-------- Entries shown --------
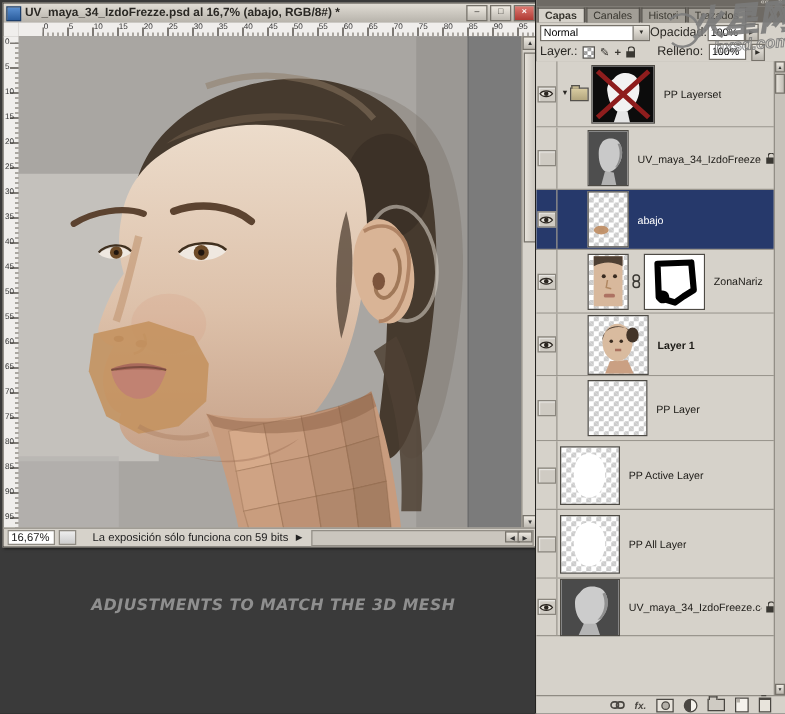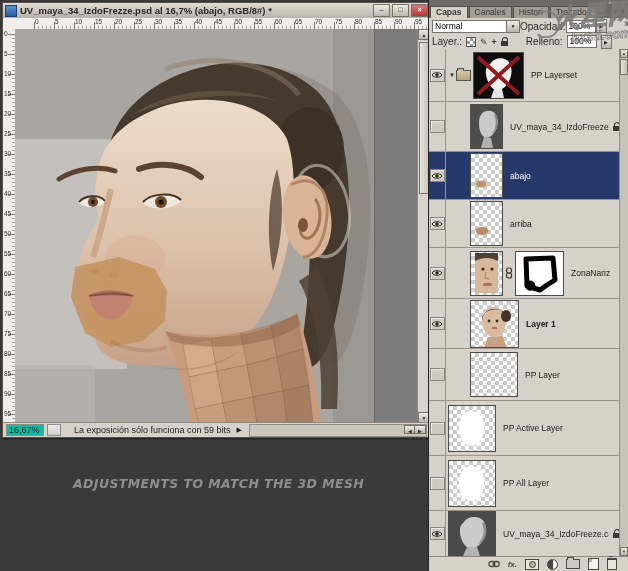--- a/index.html
+++ b/index.html
@@ -37,21 +37,21 @@
   
   .canvas{position:absolute;left:12px;top:26px;width:359px;height:394px;background:#a9a6a2;overflow:hidden;}
   .pasteboard{position:absolute;left:371px;top:26px;width:43px;height:394px;background:#7b7b7b;border-left:1px solid #6a6a6a;}
   .vscroll{position:absolute;left:414px;top:26px;width:13px;height:394px;background:#d8d4cc;border-left:1px solid #8f8b83;}
   .sbtn{position:absolute;left:0;width:12px;height:11px;background:linear-gradient(#efebe3,#bcb8b0);
         border:1px solid #76726a;font-size:5px;text-align:center;line-height:10px;color:#333;box-sizing:border-box;}
   .vthumb{position:absolute;left:1px;top:13px;width:10px;height:150px;background:linear-gradient(90deg,#e6e2da,#c2beb6);
           border:1px solid #76726a;}
   .statusbar{position:absolute;left:0;right:0;bottom:0;height:14px;background:#d6d2ca;border-top:1px solid #8f8b83;
              display:flex;align-items:center;gap:3px;padding:0 3px;font-size:9px;color:#222;}
-  .zoom-field{background:#14b8a6;border:1px solid #8f8b83;height:10px;line-height:10px;padding:0 2px;width:32px;flex:none;}
+  .zoom-field{background:#ffffff;border:1px solid #8f8b83;height:10px;line-height:10px;padding:0 2px;width:32px;flex:none;}
   .status-icon{width:12px;height:10px;border:1px solid #8f8b83;background:linear-gradient(#eee,#ccc);flex:none;}
   .status-msg{margin-left:10px;white-space:nowrap;}
   .status-play{font-size:7px;margin-left:3px;}
   .hscroll{flex:1;height:11px;background:#cac6be;border:1px solid #928e86;position:relative;margin-left:4px;}
   .hscroll .sbtn{top:0;height:9px;}
 
   
   .annotation{position:absolute;left:73px;top:476px;font-family:"DejaVu Sans",sans-serif;
               font-size:12.5px;font-weight:bold;font-style:italic;letter-spacing:.4px;color:#8f8f8f;}
 
@@ -375,35 +375,20 @@
                 <circle cx="6" cy="4" r="1.8" fill="#2b2620"></circle>
               </svg>
             </span>
           </span>
           <span style="width: 24px; flex: 0 0 auto;"></span>
           <span class="thumb checker" style="width: 31px; height: 43px;"><svg width="31" height="43" viewBox="0 0 31 43">
               <ellipse cx="10" cy="30" rx="6" ry="3.5" fill="#bd8a5e" opacity=".9"></ellipse>
             </svg></span>
           <span class="label">abajo</span>
         </div>
-        <div class="row" style="height: 48px;">
-          <span class="eye-cell">
-            <span class="eye-box">
-              <svg width="12" height="8" viewBox="0 0 12 8">
-                <path d="M1,4 C3,1 9,1 11,4 C9,7 3,7 1,4 Z" fill="#e8e4dc" stroke="#2b2620" stroke-width="1"></path>
-                <circle cx="6" cy="4" r="1.8" fill="#2b2620"></circle>
-              </svg>
-            </span>
-          </span>
-          <span style="width: 24px; flex: 0 0 auto;"></span>
-          <span class="thumb checker" style="width: 31px; height: 43px;"><svg width="31" height="43" viewBox="0 0 31 43">
-              <ellipse cx="11" cy="29" rx="6.5" ry="4" fill="#b5835c" opacity=".9"></ellipse>
-            </svg></span>
-          <span class="label">arriba</span>
-        </div>
         <div class="row" style="height: 51px;">
           <span class="eye-cell">
             <span class="eye-box">
               <svg width="12" height="8" viewBox="0 0 12 8">
                 <path d="M1,4 C3,1 9,1 11,4 C9,7 3,7 1,4 Z" fill="#e8e4dc" stroke="#2b2620" stroke-width="1"></path>
                 <circle cx="6" cy="4" r="1.8" fill="#2b2620"></circle>
               </svg>
             </span>
           </span>
           <span style="width: 24px; flex: 0 0 auto;"></span>

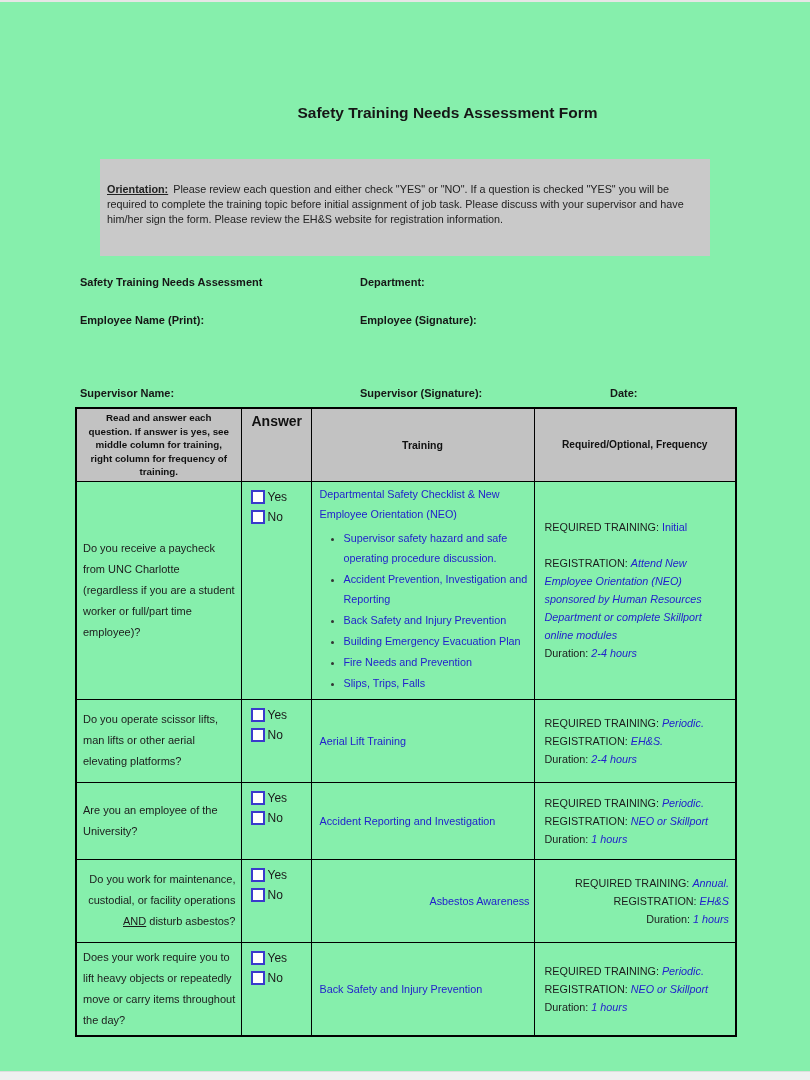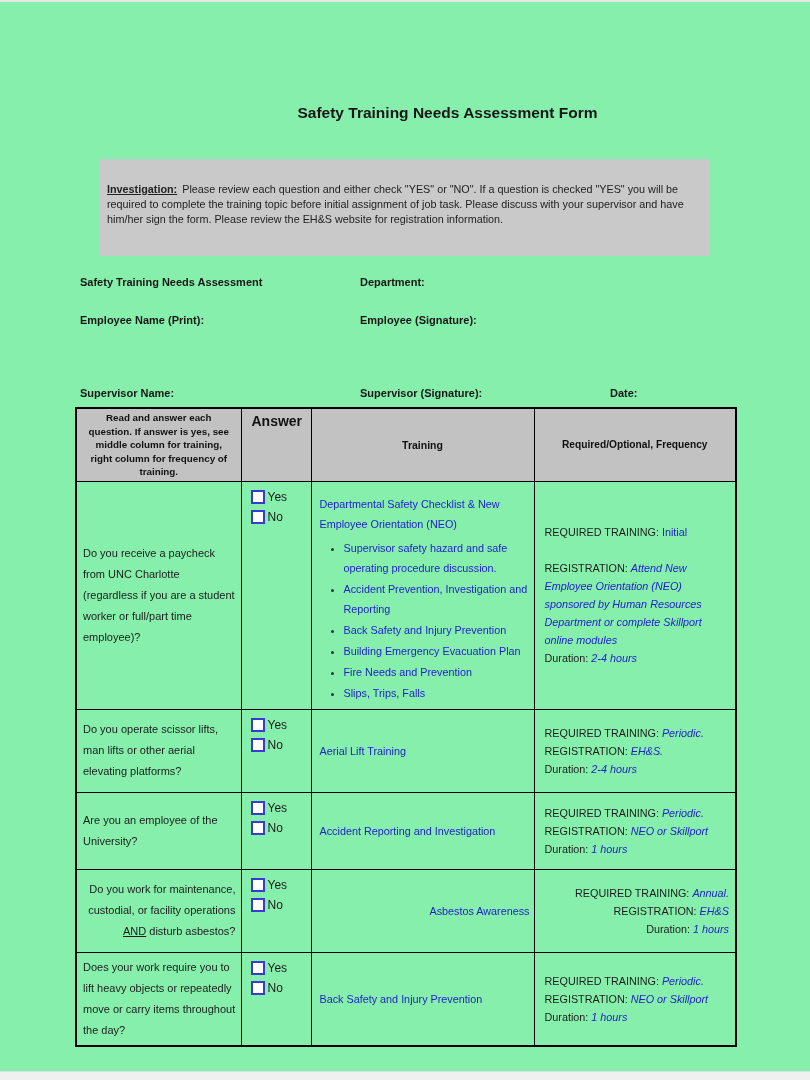--- a/index.html
+++ b/index.html
@@ -58,42 +58,42 @@
 
   td.a-cell{vertical-align:top;padding:8px 2px 0 9px;}
   .cb{display:flex;align-items:center;margin-bottom:6px;cursor:pointer;}
   .cb .box{
     width:10px;height:10px;border:2px solid #3a3acc;background:#fff;
     display:inline-block;margin-right:3px;flex:0 0 auto;
   }
   .cb .cb-label{font-size:12px;color:#1a1a1a;}
 
   td.t-cell{vertical-align:middle;padding:5px 4px 5px 8px;color:#2222cc;}
-  tr.tall td.t-cell{vertical-align:top;padding-top:12px;}
+  tr.tall td.t-cell{vertical-align:top;padding-top:2px;}
   .t-title{font-size:10.8px;line-height:20px;}
   ul.t-bullets{margin:4px 0 0 0;padding:0 0 0 24px;}
   ul.t-bullets li{font-size:10.8px;line-height:20px;margin-bottom:1px;}
   ul.t-bullets li::marker{color:#333;}
 
   td.f-cell{vertical-align:middle;padding:6px 6px 6px 10px;font-size:10.8px;line-height:18px;}
   .req-label{color:#1c1c1c;}
   .req-value{color:#2222cc;}
   .req-value.i{font-style:italic;}
   .req-gap{margin-bottom:18px;}
 </style>
 </head>
 <body>
 
 <div class="page">
   <div class="edge-top"></div>
 
   <div class="title">Safety Training Needs Assessment Form</div>
 
   <div class="instructions">
-    <span class="instr-label">Investigation:</span><span>Please review each question and either check "YES" or "NO".  If a question is checked "YES" you will be required to complete the training topic before initial assignment of job task.  Please discuss with your supervisor and have him/her sign the form.  Please review the EH&amp;S website for registration information.</span>
+    <span class="instr-label">Orientation:</span><span>Please review each question and either check "YES" or "NO".  If a question is checked "YES" you will be required to complete the training topic before initial assignment of job task.  Please discuss with your supervisor and have him/her sign the form.  Please review the EH&amp;S website for registration information.</span>
   </div>
 
   <div class="field f-assessment">Safety Training Needs Assessment</div>
   <div class="field f-department">Department:</div>
   <div class="field f-emp-name">Employee Name (Print):</div>
   <div class="field f-emp-sig">Employee (Signature):</div>
   <div class="field f-sup-name">Supervisor Name:</div>
   <div class="field f-sup-sig">Supervisor (Signature):</div>
   <div class="field f-date">Date:</div>
 

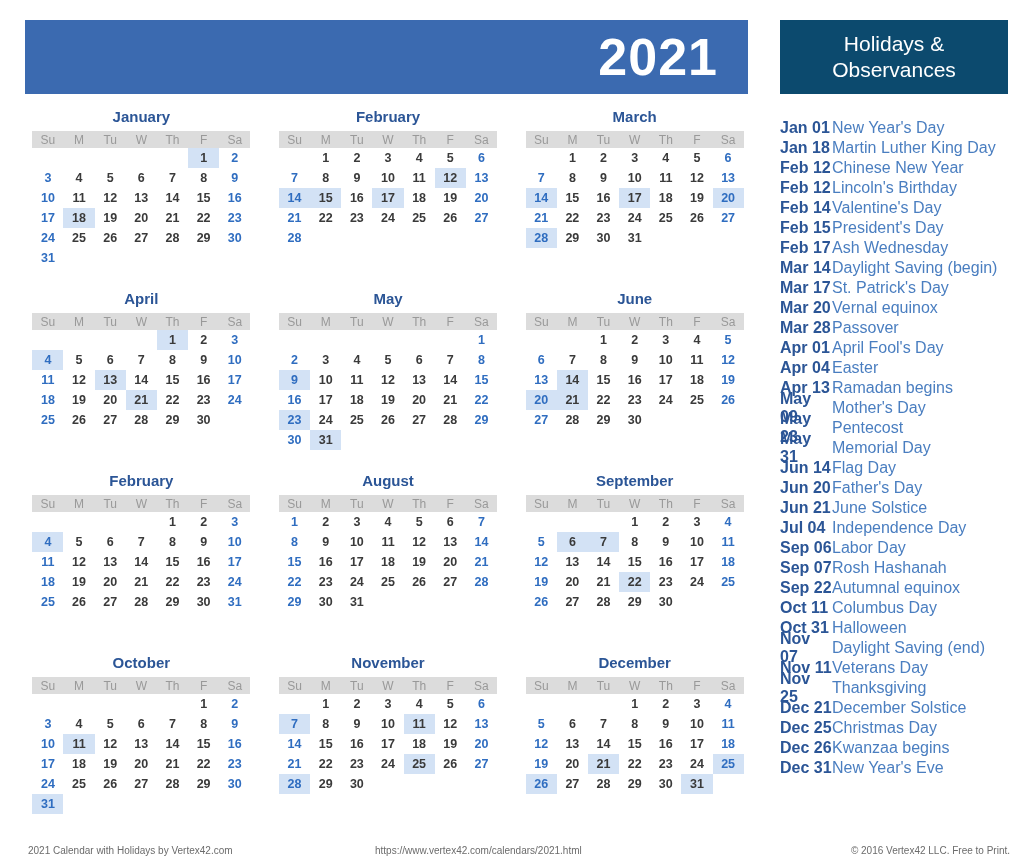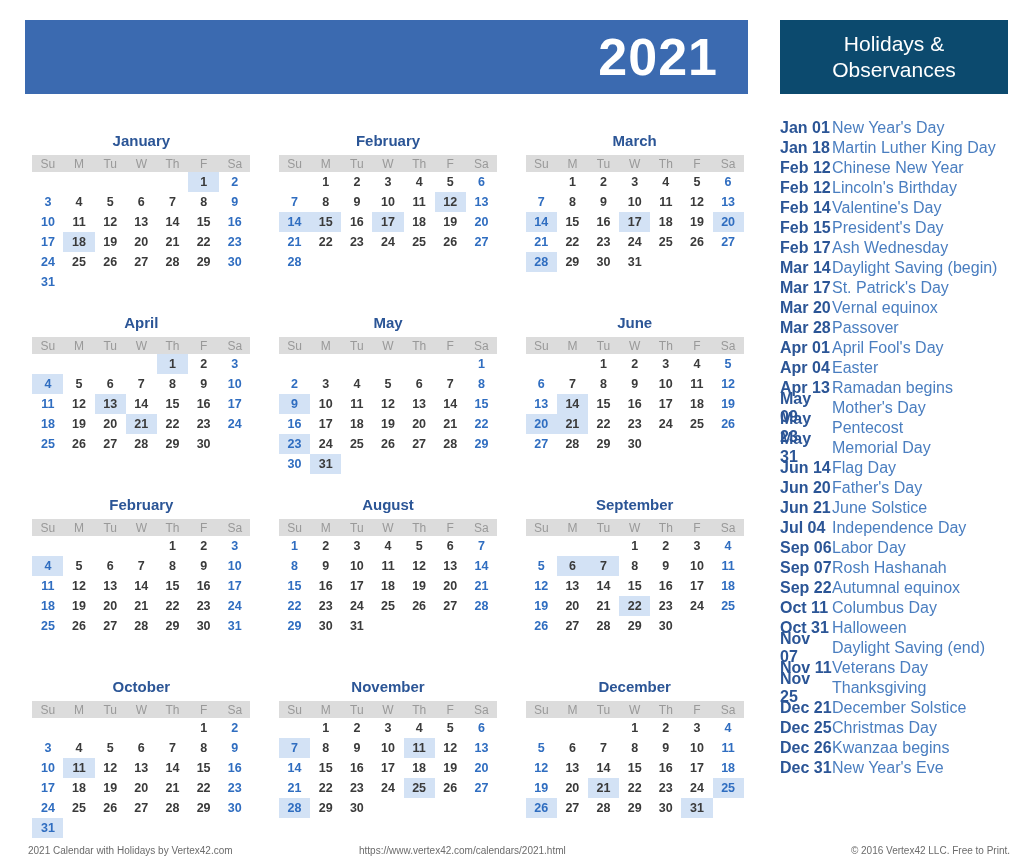--- a/index.html
+++ b/index.html
@@ -59,21 +59,20 @@
     font-weight: normal;
   }
 
   
   #months-area {
     position: absolute;
     left: 18px;
     top: 108px;
     width: 740px;
     height: 718px;
-    margin-top: 24px;
   }
   .quarter-row {
     display: flex;
     height: 182px;
   }
   .month {
     width: 250px;
     box-sizing: border-box;
   }
   .month-name {
@@ -141,21 +140,21 @@
   #footer {
     position: absolute;
     left: 0;
     top: 845px;
     width: 1032px;
     height: 20px;
     font-size: 10px;
     color: #6b6b6b;
   }
   #footer-left   { position: absolute; left: 28px;  top: 0; }
-  #footer-center { position: absolute; left: 359px; top: 0; }
+  #footer-center { position: absolute; left: 375px; top: 0; }
   #footer-right  { position: absolute; right: 22px; top: 0; }
 </style>
 </head>
 <body>
 
 <div id="year-banner">
   <div id="year-text">2021</div>
 </div>
 
 <div id="holidays-banner">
--------
Written task:
Scan the material above line by line for "sizing". State how many lines have it, and nothing more.

Answer to this exercise:
2